Men need to be aware of any and all potential health risks. They also need to know their family history, especially on their father’s side of your family. In any case, being high-risk for any male-targeted condition can plague your mind for your entire life. Fortunately, there are things than can be done to effectively decrease these risks. But, first, you must know the ins and outs of your family medical risks. With this information in-hand and the help of a primary care physician, you will be successful in lower these risks by making a few adjustments in lifestyle.
Low Testosterone — What Are The Culprits?
There are several common factors that have been scientifically linked to below-normal testosterone. These factors include your age, lifestyle habits, sex life behavior, medical history, medication routine, and history of a testicle injury. If one or more of these factors apply to your case, they very well could be culprits behind your low “T” testosterone levels. If these do not apply to your case, you may need to undergo a head-to-toe medical examination. In any case, it would not hurt to have your primary care physician to examine your body from top to bottom.
Men with a history of testicle injuries are probably going to experience low testosterone at some point in their lives. Being prepared will definitely help in the long run. And, the same thing, goes for men who have been treated for some type of cancer treated with radiation therapy and/or chemotherapy. These men are probably going to struggle to keep their testosterone at optimum levels. You can speak with your radiologist about these concerns before opting to undergo radiation therapy or chemotherapy.
Methods Utilized To Pinpoint Low Testosterone “T” Levels
There are several techniques primary care physicians utilize to detect low testosterone. The first method involves a collection of symptoms. The second method involves testosterone testing, which calls for a blood (serum) sample. Your primary care physician will discuss your symptoms and explain the importance of a “serum testosterone test.”
This is a simplistic test that only takes a few minutes to complete. A laboratory technician with collect a blood sample from you. If the proper laboratory equipment is no on-hand, your blood sample will be sent to a local hospital or medical clinic.
The experts at National HRT recommend testing testosterone levels early in the morning because this is the peak time.
Men Who Participate In Combat Sports Should Be Concerned
Mentioned previously, testicle injuries can develop into temporary or permanent testosterone problems. Men who participate in combat sports, such as mixed martial arts (judo, taekwondo, karate, and Jiu-Jitsu) and boxing are always at a higher risk of developing low T levels sooner than later. Why do combat sports increase your odds of getting low testosterone levels at some point in time?
Combat sports are notorious for mishaps, such as eye pokes and below-the-belt blows. It is very common for fighters to hit each other accidentally in the testicles during competitions. Regardless if you wear a groin protector or not, testicle injuries are real.
This is why combat sportsmen are at a higher risk of developing low testosterone than other athletes.
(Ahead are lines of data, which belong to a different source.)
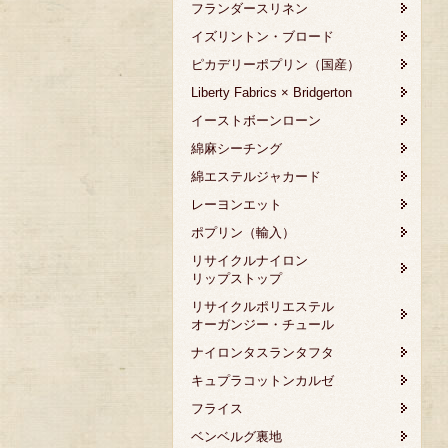
フランダースリネン
イズリントン・ブロード
ピカデリーポプリン（国産）
Liberty Fabrics × Bridgerton
イーストボーンローン
綿麻シーチング
綿エステルジャカード
レーヨンエット
ポプリン（輸入）
リサイクルナイロン
リップストップ
リサイクルポリエステル
オーガンジー・チュール
ナイロンタスランタフタ
キュプラコットンカルゼ
フライス
ベンベルグ裏地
If you get hit in the testicles, it is crucial to follow up with a medical exam. Most combat sports organizations keep medical experts on-hand during competitions for this very reason. If you are experiencing any pain related to a testicle injury, the on-call physician should be made aware as soon as possible. Do not continue fighting without undergoing a quick exam, even if it means tapping out.
What Is Considered Low “T” Testosterone Laboratory Values?
Medical doctors utilize a graph created by experts to evaluate your “T” levels. Levels just a little below 300 are considered to be lower than normal. If your testosterone “T” levels are just below the norm, your general practitioner may prescribe supplementary testosterone IM shots, which must be repeated continuously throughout the rest of your life.